Synergy Pharmaceuticals, Inc. recently announced that an Investigational New Drug (IND) application was submitted on September 7, 2012, for clinical evaluation of SP-333 to treat inflammatory bowel disease (IBD). SP-333 is a second-generation guanylate cyclase-C (GC-C) agonist with the potential to treat GI disorders and diseases.

“SP-333, to our knowledge, represents the most potent and stable uroguanylin analog ever developed,” said Dr. Gary S. Jacob, President and CEO of Synergy Pharmaceuticals. “The submission of the IND on SP-333 is a major milestone for the company, as it broadens our clinical portfolio of GC-C agonists for treatment of GI disorders and diseases.”

“The science behind SP-333 marks a new approach to the treatment of GI inflammatory diseases,” said Dr. Kunwar Shailubhai, Chief Scientific Officer of Synergy Pharmaceuticals. “We are excited with SP-333’s impressive anti-inflammatory activity. In studies with experimental models of colitis in mice, SP-333 at an oral dose as low as 0.05 mg/kg body weight demonstrated superior anti-inflammatory activity compared to 5-aminosalicylic acid (5-ASA) given at a dose of 100 mg/kg.”

SP-333 is a synthetic analog of uroguanylin, a natriuretic hormone that is normally produced in the body’s intestinal tract. Deficiency of uroguanylin is likely to be one of the primary reasons associated with formation of polyps as well as debilitating and difficult-to-treat GI inflammatory disorders, such as ulcerative colitis and Crohn’s disease. Orally administered SP-333 binds to and activates guanylate cyclase C (GC-C) expressed on epithelial cells lining the GI mucosa, resulting in stimulation of cyclic GMP in target tissues. SP-333 has been found to be highly stable against proteolysis in simulated intestinal fluid for up to 24 hours. Its enhanced stability makes this peptide an extremely potent GC-C agonist in animal studies in mice and monkeys, promoting bowel movement in monkeys, and ameliorating GI inflammation in mice, respectively.
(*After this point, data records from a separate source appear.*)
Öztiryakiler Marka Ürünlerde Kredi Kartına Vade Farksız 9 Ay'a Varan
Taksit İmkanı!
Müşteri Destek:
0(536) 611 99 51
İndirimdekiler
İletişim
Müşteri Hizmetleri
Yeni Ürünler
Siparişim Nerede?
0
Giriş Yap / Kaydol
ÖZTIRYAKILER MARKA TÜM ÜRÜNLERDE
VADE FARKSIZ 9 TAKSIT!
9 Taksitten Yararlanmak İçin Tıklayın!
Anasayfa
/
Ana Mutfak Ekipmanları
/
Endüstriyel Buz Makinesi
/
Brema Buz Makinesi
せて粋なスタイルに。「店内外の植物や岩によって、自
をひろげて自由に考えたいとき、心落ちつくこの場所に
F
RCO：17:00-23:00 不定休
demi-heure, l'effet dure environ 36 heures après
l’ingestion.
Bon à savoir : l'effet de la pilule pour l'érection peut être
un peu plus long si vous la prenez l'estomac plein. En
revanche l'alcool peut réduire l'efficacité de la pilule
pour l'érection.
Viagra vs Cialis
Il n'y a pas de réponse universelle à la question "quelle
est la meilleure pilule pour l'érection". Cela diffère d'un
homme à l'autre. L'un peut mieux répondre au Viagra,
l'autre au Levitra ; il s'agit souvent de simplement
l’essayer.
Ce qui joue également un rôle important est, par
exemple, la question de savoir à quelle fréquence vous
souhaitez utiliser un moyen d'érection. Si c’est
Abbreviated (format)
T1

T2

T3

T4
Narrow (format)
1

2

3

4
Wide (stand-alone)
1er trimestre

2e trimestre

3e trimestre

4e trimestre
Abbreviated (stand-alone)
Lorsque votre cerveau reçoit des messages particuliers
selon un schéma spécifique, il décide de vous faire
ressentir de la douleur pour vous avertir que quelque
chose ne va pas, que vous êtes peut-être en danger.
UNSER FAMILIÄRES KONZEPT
Synergy is a biopharmaceutical company focused on the development of new drugs to treat gastrointestinal disorders and diseases. Synergy’s lead proprietary drug candidate plecanatide is a synthetic analog of the human gastrointestinal hormone uroguanylin, and functions by activating the guanylate cyclase C receptor on epithelial cells of the GI tract. Synergy completed a Phase I study of plecanatide in healthy volunteers and a Phase IIa clinical trial in CIC patients. In October, 2011, Synergy initiated dosing of patients in a major Phase II/III clinical trial of plecanatide to treat chronic idiopathic constipation.

Plecanatide is also being developed to treat constipation-predominant irritable bowel syndrome, with the first trial in IBS-C patients planned for the second half of 2012. Synergy’s second GC-C agonist SP-333 is currently in preclinical development to treat inflammatory bowel diseases. For more information, visit www.synergypharma.com.

Plecanatide is a member of a new class of essentially non-systemic drugs, referred to as guanylate cyclase C (GC-C) agonists, which are currently in development to treat CIC and IBS-C. Plecanatide is a synthetic analog of uroguanylin, a natriuretic hormone that regulates ion and fluid transport in the GI tract. Orally administered plecanatide binds to and activates GC-C receptors expressed on epithelial cells lining the GI mucosa, resulting in activation of the cystic fibrosis transmembrane conductance regulator (CFTR), and leading to augmented flow of chloride and water into the lumen of the gut.

Activation of the GC-C receptor pathway is believed to facilitate bowel movement as well as producing other beneficial physiological responses, including improvement in abdominal pain and inflammation. In animal models, oral administration of plecanatide promotes intestinal secretion and also ameliorates GI inflammation.